- Data for the task
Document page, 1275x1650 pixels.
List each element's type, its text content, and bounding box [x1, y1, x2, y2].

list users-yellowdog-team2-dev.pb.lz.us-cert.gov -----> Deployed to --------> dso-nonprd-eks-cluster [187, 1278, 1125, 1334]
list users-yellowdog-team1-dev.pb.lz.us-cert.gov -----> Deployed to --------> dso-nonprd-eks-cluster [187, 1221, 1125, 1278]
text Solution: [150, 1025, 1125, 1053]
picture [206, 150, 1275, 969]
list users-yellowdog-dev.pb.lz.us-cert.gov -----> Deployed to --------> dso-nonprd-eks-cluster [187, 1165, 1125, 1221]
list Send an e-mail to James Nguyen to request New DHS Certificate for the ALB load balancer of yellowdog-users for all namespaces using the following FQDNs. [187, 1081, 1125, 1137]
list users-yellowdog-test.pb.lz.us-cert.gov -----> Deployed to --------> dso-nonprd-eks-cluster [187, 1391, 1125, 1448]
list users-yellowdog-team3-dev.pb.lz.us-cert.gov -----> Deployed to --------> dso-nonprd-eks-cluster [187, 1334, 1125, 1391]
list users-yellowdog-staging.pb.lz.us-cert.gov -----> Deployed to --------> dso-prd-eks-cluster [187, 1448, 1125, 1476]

==

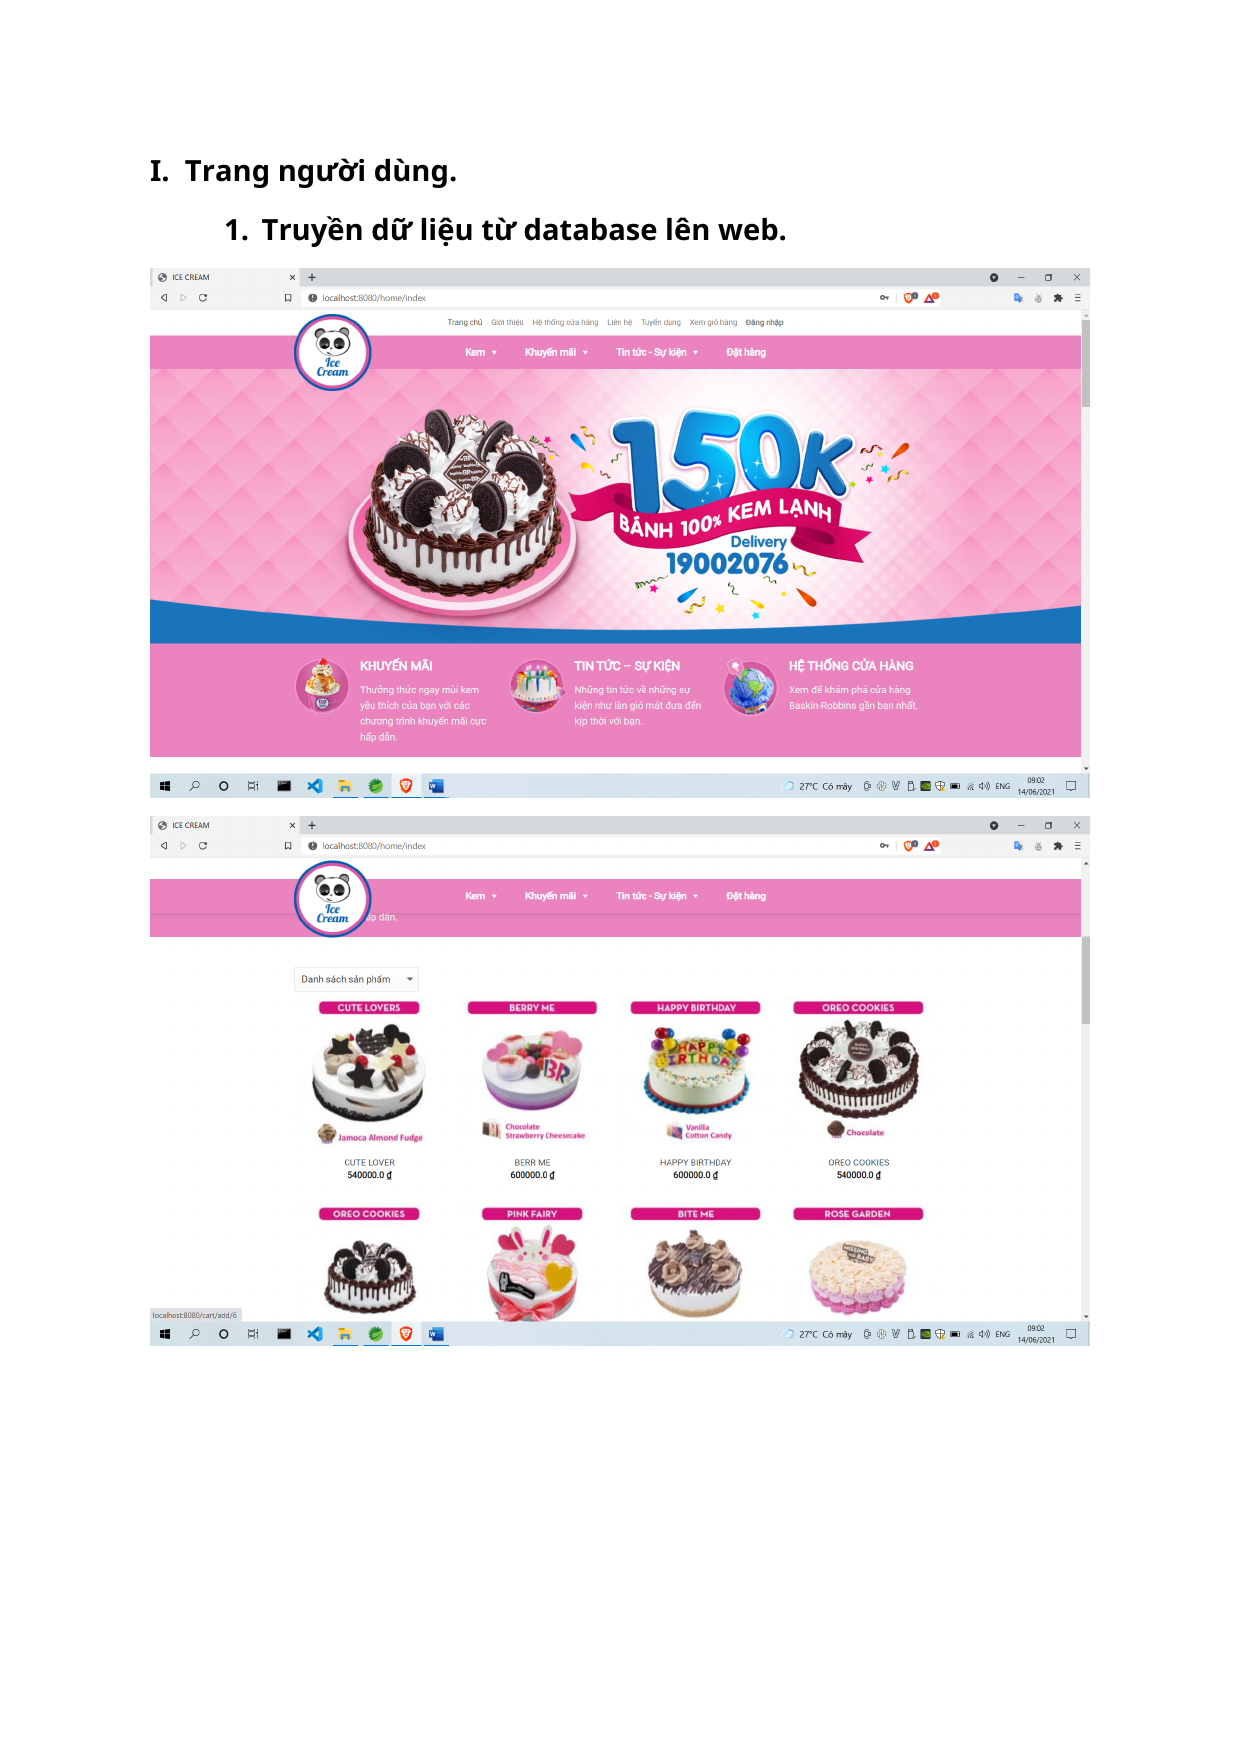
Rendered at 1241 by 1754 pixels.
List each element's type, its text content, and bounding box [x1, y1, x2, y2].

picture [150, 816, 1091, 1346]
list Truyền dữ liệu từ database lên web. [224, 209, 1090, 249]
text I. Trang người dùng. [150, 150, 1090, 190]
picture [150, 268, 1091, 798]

- Work required
Each line above with the string "pixels" should be reported in full.

- Answer for this exercise
Document page, 1275x1650 pixels.
Rendered at 1241 by 1754 pixels.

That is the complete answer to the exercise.